I often think about puzzles when I look at my schedule. I have work at two different ER's, four children still at home at very different places in their lives.  The college kid learning to fly, the junior high boy fighting through those years, the little guys learning to read in a language that is not their first.  My schedule is like a jigsaw puzzle. Fitting the pieces together sometimes minute by minute. Coordinating activities, work, rides.... every week is an endless 1000 piece puzzle it is my job to put together.

That brings me to last week. I had picked up two days at my moonlighting gig. That brought my hours to 72 in 8 days. Six on, one off, one on.

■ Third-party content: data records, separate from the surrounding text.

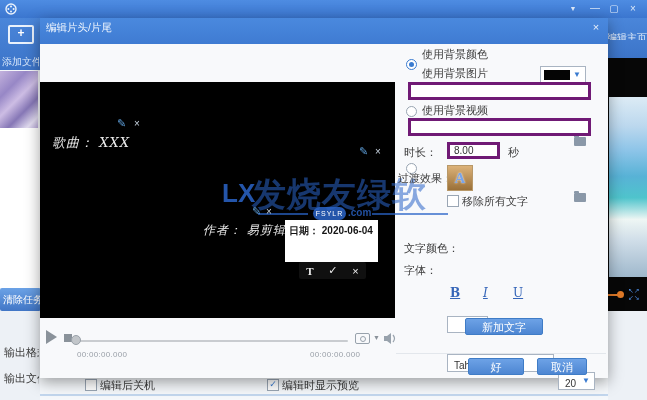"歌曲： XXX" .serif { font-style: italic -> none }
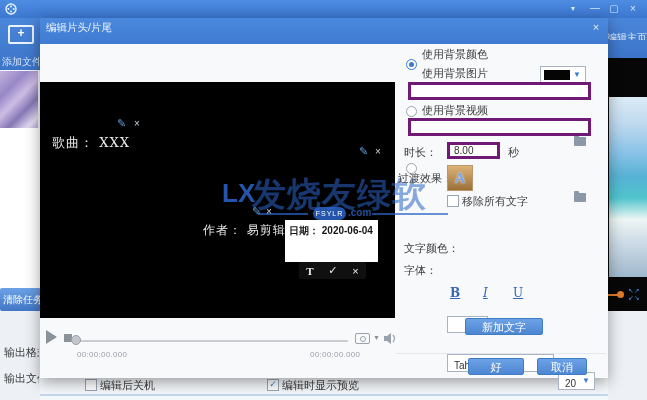"易剪辑-视频编辑 可以无损编辑视频，它搭载了最先进的渲染和过渡特效，" div.abs { html: none -> <div> <span>易剪辑-视频编辑 可以无损编辑视频，它搭载了最先进的渲染和过渡特效，</span><br> <span>能为影片添加水印、音乐、字幕和LOGO等，帮助您制作最精彩的影片！</span> </div> }
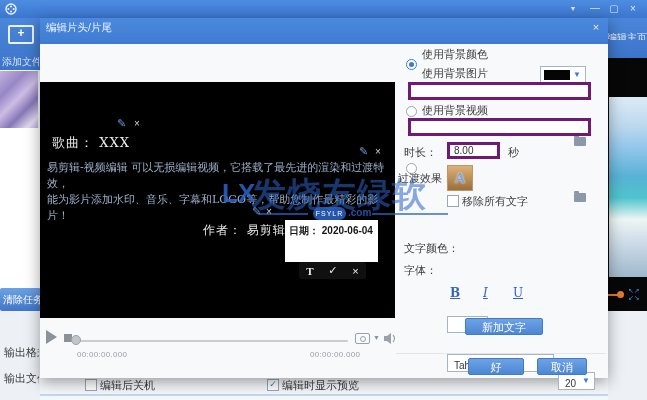"新加文字" .bluebtn { font-size: 11px -> 15px; text-align: center -> none }
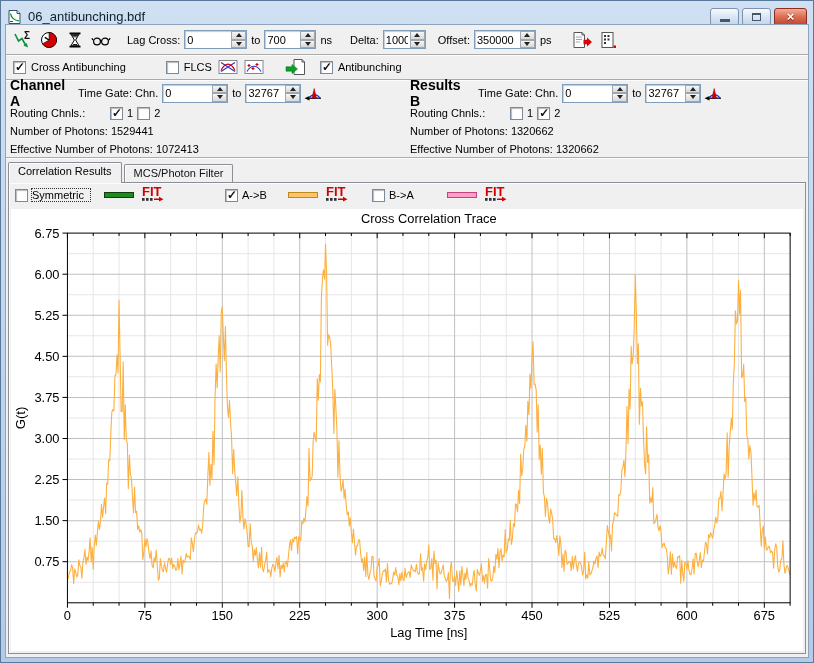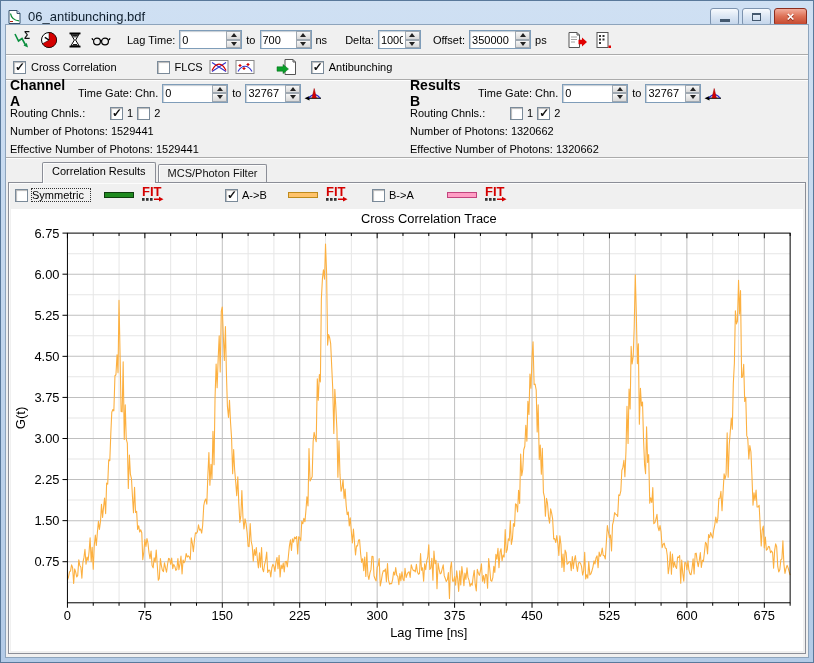"Lag Time:" span.lbl { text: Time -> Cross }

It just so happened that Hell Week was the same 8 days. Plus the kids' Halloween, half days due to parent teacher conferences and all other kinds of crazy. Yet. It was Hell Week at OTF.  There is this thing that happens when you make your journey public. You have very little room to give up. How to uphold that image of motivation and clean living when I really want my favorite sweats and a glass of wine and to sleep for about a week.

So, I sat at my table, following my dad's lead. I had the calendar in front of me trying to make all the pieces fit. I put my workouts behind kids and work but ahead of sleep and TV. I fit it all in even if it meant one 5:00 am workout where my 20 year old had come home to sleep and watch his siblings so I could go. Wow. That was a rough morning as I had gotten home from work at 11:30. I got it done though.  In the end I earned a spooky looking black tshirt with a cool looking skull on it for my efforts. There was something particularly ironic about that shirt and the challenges I beat to earn it. There were the obligatory pictures and high fives at the gym. I had done it.

In that moment I wondered if this is how my dad felt looking at the completed puzzle. That moment of satisfaction in a hard fought success. Then it happened. The realization that I had to turn the page on the calendar. A new week. A new puzzle. The completed puzzle would be dismantled and put back in the box and I would have to start again figuring it all out. This puzzle was different though. This one held a race looming ever closer and the notion that if I can work 72 hours in 8 days and still not miss a workout I certainly had no excuse this week, where I only work 28 hours in 6 days. I would try to hang my hat on taking a break for my two overnight shifts later this week but even that seems a bit flimsy after what I just did. So here I am. Workouts scheduled. Kids' schedule complete and race looming. That being said I think I finally understand the value of dismantling that puzzle and putting it back in the box like my dad used to. It is not about destroying what you worked hard to achieve, it is about reevaluating and working it out  again.... only better. I guess maybe my dad had it right all along. So this week I will keep the puzzle glue on the shelf and keep working as there are only 11 days 'till race day.